Facebook e l'ex dipendente "pentito"

Il nome di Chamath Palihapitiya non è particolarmente noto, ma se tra il 2007 e il 2011 Facebook è stato in grado di attrarre centinaia di milioni di iscritti, gran parte del merito dovrebbe essere riconosciuto a questo ex dipendente di Menlo Park. Sue le strategie che hanno reso la creatura di Mark Zuckerberg il social network più grande della Rete.

Recentemente invitato a tenere un discorso davanti agli studenti e agli insegnanti della Stanford Graduate School of Business, Palihapitiya avrebbe però confessato di essersi pentito del lavoro svolto, questo perché a suo parere il Sito in Blue si sarebbe dimostrato uno strumento deleterio, capace di distruggere le fondamenta del tessuto sociale.

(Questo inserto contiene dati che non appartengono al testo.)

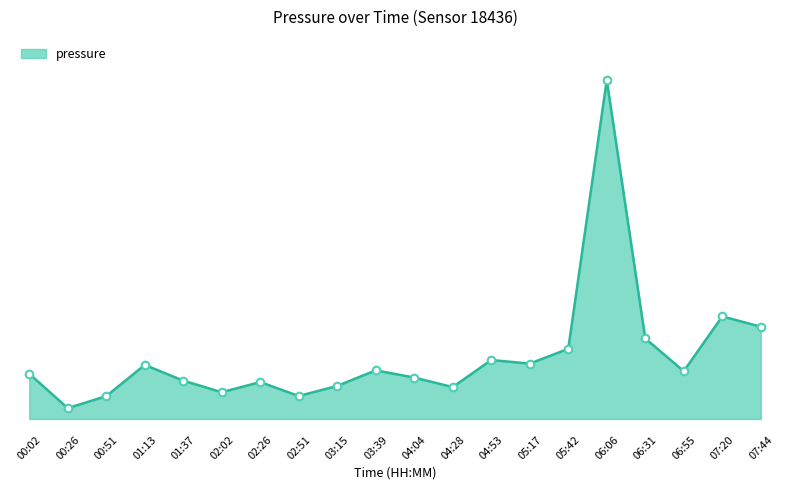

What is the change in value from 04:28 to 06:06?

+142.3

Alla base della critica di Palihapitiya vi sarebbe in particolare il funzionamento degli algoritmi che governano Facebook, questi ultimi infatti sarebbero stati concepiti con lo scopo di individuare i punti deboli della mente umana e di colpirli, con lo scopo di generare una sorta di sharing addiction per la quale nulla è "vero" o realmente "importante".

Preoccupato dall'esito del proprio lavoro, l'ex dipendente della compagnia californiana avrebbe suggerito che per limitare i danni in gran parte ormai irreversibili di Facebook, sarebbe necessario ridurre i tempi di frequentazione al minimo, cercando di tenere lontani delle sue pagine i minori e gli individui mentalmente più deboli.

Le affermazioni di Palihapitiya farebbero seguito a quelle di altri protagonisti della crescita di Facebook, come per esempio l'ex presidente Sean Parker (noto anche per essere stato il creatore di Napster) secondo il quale l'algoritmo del social network sarebbe oggi talmente avanzato da riuscire a condizionare i comportamenti degli utenti.